ABSTRACT: Complex systems science offers conceptual frameworks, analytical approaches, and computational tools to study systems of interacting parts that display emergent behavior. While traditionally applied to large-scale technological and social systems, recent data suggest that complexity science has an incredibly powerful role to play in our understanding of and support for human learning.  In this talk I will review emerging lines of research using tools from complex network theory to understand the reconfiguration of connectivity patterns in the brain that support the learning of new skills or the acquisition of new knowledge. I will then discuss the drivers of those reconfigurations revealed by an intersection of neuroscience and network control theory. Finally, I will describe the complex structure of bodies of knowledge, and address the question of whether some sets of knowledge are easier to learn than others based on that structure. Together, these efforts not only enhance our understanding of human learning, but also have the potential to guide training approaches and inform our presentation of information to students or trainees to maximize acquisition and retention. I will close with futuristic aspirations and goals in using complex systems science to propel the field of neuroeducation towards measurable societal impact.

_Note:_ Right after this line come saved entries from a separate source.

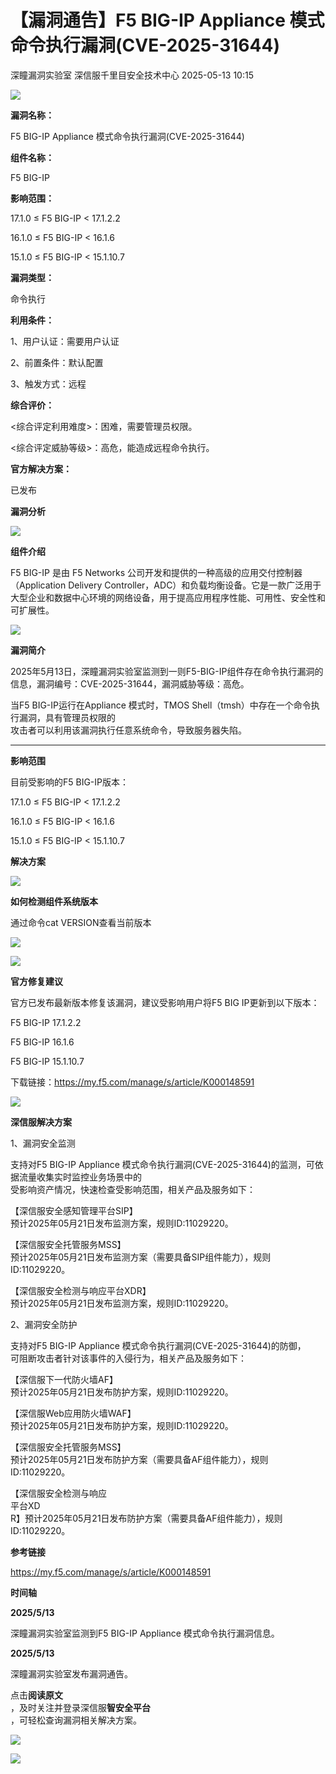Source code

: #  【漏洞通告】F5 BIG-IP Appliance 模式命令执行漏洞(CVE-2025-31644)   
深瞳漏洞实验室  深信服千里目安全技术中心   2025-05-13 10:15  
  
![](https://mmbiz.qpic.cn/mmbiz_gif/w8NHw6tcQ5wFucx34I7IloyMR46zIoPFhdh6el6hzvlRwq7ECrAgU3CeWq52kZ53fgZFzyKzVibFpSMsjQNcQdQ/640?wx_fmt=gif "")  
  
**漏洞名称：**  
  
F5 BIG-IP Appliance 模式命令执行漏洞(CVE-2025-31644)  
  
**组件名称：**  
  
F5 BIG-IP  
  
**影响范围：**  
  
17.1.0 ≤ F5 BIG-IP < 17.1.2.2  
  
16.1.0 ≤ F5 BIG-IP < 16.1.6  
  
15.1.0 ≤ F5 BIG-IP < 15.1.10.7  
  
**漏洞类型：**  
  
命令执行  
  
**利用条件：**  
  
1、用户认证：需要用户认证  
  
2、前置条件：默认配置     
  
3、触发方式：远程  
  
**综合评价：**  
  
<综合评定利用难度>：困难，需要管理员权限。  
  
<综合评定威胁等级>：高危，能造成远程命令执行。  
  
**官方解决方案：**  
  
已发布  
  
  
  
  
  
**漏洞分析**  
  
![](https://mmbiz.qpic.cn/mmbiz_gif/w8NHw6tcQ5wFucx34I7IloyMR46zIoPFp1o8QFefAtTMe6J0vEwMNrUh7JlEMwPL1FC2ibQrpml3yTcKiamAT97g/640?wx_fmt=gif "")  
  
**组件介绍**  
  
F5 BIG-IP 是由 F5 Networks 公司开发和提供的一种高级的应用交付控制器（Application Delivery Controller，ADC）和负载均衡设备。它是一款广泛用于大型企业和数据中心环境的网络设备，用于提高应用程序性能、可用性、安全性和可扩展性。  
  
![](https://mmbiz.qpic.cn/mmbiz_gif/w8NHw6tcQ5wFucx34I7IloyMR46zIoPFp1o8QFefAtTMe6J0vEwMNrUh7JlEMwPL1FC2ibQrpml3yTcKiamAT97g/640?wx_fmt=gif "")  
  
**漏洞简介**  
  
2025年5月13日，深瞳漏洞实验室监测到一则F5-BIG-IP组件存在命令执行漏洞的信息，漏洞编号：CVE-2025-31644，漏洞威胁等级：高危。  
  
  
当F5 BIG-IP运行在Appliance 模式时，TMOS Shell（tmsh）中存在一个命令执行漏洞，具有管理员权限的  
攻击者可以利用该漏洞执行任意系统命令，导致服务器失陷。  
  
****  
  
  
**影响范围**  
  
目前受影响的F5 BIG-IP版本：  
  
17.1.0 ≤ F5 BIG-IP < 17.1.2.2  
  
16.1.0 ≤ F5 BIG-IP < 16.1.6  
  
15.1.0 ≤ F5 BIG-IP < 15.1.10.7  
  
  
  
**解决方案**  
  
![](https://mmbiz.qpic.cn/mmbiz_gif/w8NHw6tcQ5wFucx34I7IloyMR46zIoPFp1o8QFefAtTMe6J0vEwMNrUh7JlEMwPL1FC2ibQrpml3yTcKiamAT97g/640?wx_fmt=gif "")  
  
**如何检测组件系统版本**  
  
  
通过命令cat VERSION查看当前版本  
  
![](https://mmbiz.qpic.cn/mmbiz_png/w8NHw6tcQ5yvvkgUVovpm67ZQicTyensaud2fSHkKnBY0NWqw3Eicz8ALqYWdYUEicl9gORUaibtbzCWoDeSiaYkwwg/640?wx_fmt=png&from=appmsg "")  
  
![](https://mmbiz.qpic.cn/mmbiz_gif/w8NHw6tcQ5wFucx34I7IloyMR46zIoPFp1o8QFefAtTMe6J0vEwMNrUh7JlEMwPL1FC2ibQrpml3yTcKiamAT97g/640?wx_fmt=gif "")  
  
**官方修复建议**  
  
  
官方已发布最新版本修复该漏洞，建议受影响用户将F5 BIG IP更新到以下版本：  
  
F5 BIG-IP 17.1.2.2  
  
F5 BIG-IP 16.1.6  
  
F5 BIG-IP 15.1.10.7  
  
下载链接：https://my.f5.com/manage/s/article/K000148591  
  
![](https://mmbiz.qpic.cn/mmbiz_gif/w8NHw6tcQ5wFucx34I7IloyMR46zIoPFp1o8QFefAtTMe6J0vEwMNrUh7JlEMwPL1FC2ibQrpml3yTcKiamAT97g/640?wx_fmt=gif "")  
  
**深信服解决方案**  
  
  
1、漏洞安全监测  
  
支持对F5 BIG-IP Appliance 模式命令执行漏洞(CVE-2025-31644)的监测，可依据流量收集实时监控业务场景中的  
受影响资产情况，快速检查受影响范围，相关产品及服务如下：  
  
【深信服安全感知管理平台SIP】  
预计2025年05月21日发布监测方案，规则ID:11029220。  
  
【深信服安全托管服务MSS】  
预计2025年05月21日发布监测方案（需要具备SIP组件能力），规则ID:11029220。  
  
【深信服安全检测与响应平台XDR】  
预计2025年05月21日发布监测方案，规则ID:11029220。  
  
  
2、漏洞安全防护  
  
支持对F5 BIG-IP Appliance 模式命令执行漏洞(CVE-2025-31644)的防御，  
可阻断攻击者针对该事件的入侵行为，相关产品及服务如下：  
  
【深信服下一代防火墙AF】  
预计2025年05月21日发布防护方案，规则ID:11029220。  
  
【深信服Web应用防火墙WAF】  
预计2025年05月21日发布防护方案，规则ID:11029220。  
  
【深信服安全托管服务MSS】  
预计2025年05月21日发布防护方案（需要具备AF组件能力），规则ID:11029220。  
  
【深信服安全检测与响应  
平台XD  
R】预计2025年05月21日发布防护方案（需要具备AF组件能力），规则ID:11029220。  
  
  
  
**参考链接**  
  
  
https://my.f5.com/manage/s/article/K000148591  
  
  
**时间轴**  
  
  
  
**2025/5/13**  
  
深瞳漏洞实验室监测到F5 BIG-IP Appliance 模式命令执行漏洞信息。   
  
  
**2025/5/13**  
  
深瞳漏洞实验室发布漏洞通告。  
  
点击**阅读原文**  
，及时关注并登录深信服**智安全平台**  
，可轻松查询漏洞相关解决方案。  
  
  
![](https://mmbiz.qpic.cn/mmbiz_png/w8NHw6tcQ5yvvkgUVovpm67ZQicTyensaYH8F1g2aHRXYaKDYLbfm8lulmsR7zwzWP7QHjzsy1d83ylCzXuvUcQ/640?wx_fmt=png&from=appmsg "")  
  
![](https://mmbiz.qpic.cn/mmbiz_jpg/w8NHw6tcQ5w66fugUwwQWkyOEMf3icage8JYyYrGeuK58mAY1e27wRvbiawYNOBJCX8VjRq19H3gicF9W4iargmrQQ/640?wx_fmt=jpeg&from=appmsg "")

BIO: Danielle S. Bassett is an Associate Professor in the Department of Bioengineering at the University of Pennsylvania. She is most well-known for her work blending neural and systems engineering to identify fundamental mechanisms of cognition and disease in human brain networks. She received a B.S. in physics from the Pennsylvania State University and a Ph.D. in physics from the University of Cambridge, UK. Following a postdoctoral position at UC Santa Barbara, she was a Junior Research Fellow at the Sage Center for the Study of the Mind. In 2012, she was named American Psychological Association's `Rising Star' and given an Alumni Achievement Award from the Schreyer Honors College at Pennsylvania State University. In 2014, she was named an Alfred P. Sloan Research Fellow and received a MacArthur Research Fellowship. In 2015, she received the IEEE EMBS Early Academic Achievement Award and was named an ONR Young Investigator. In 2016, she received an NSF CAREER award. She lives with her husband and two sons in Wallingford, Pennsylvania.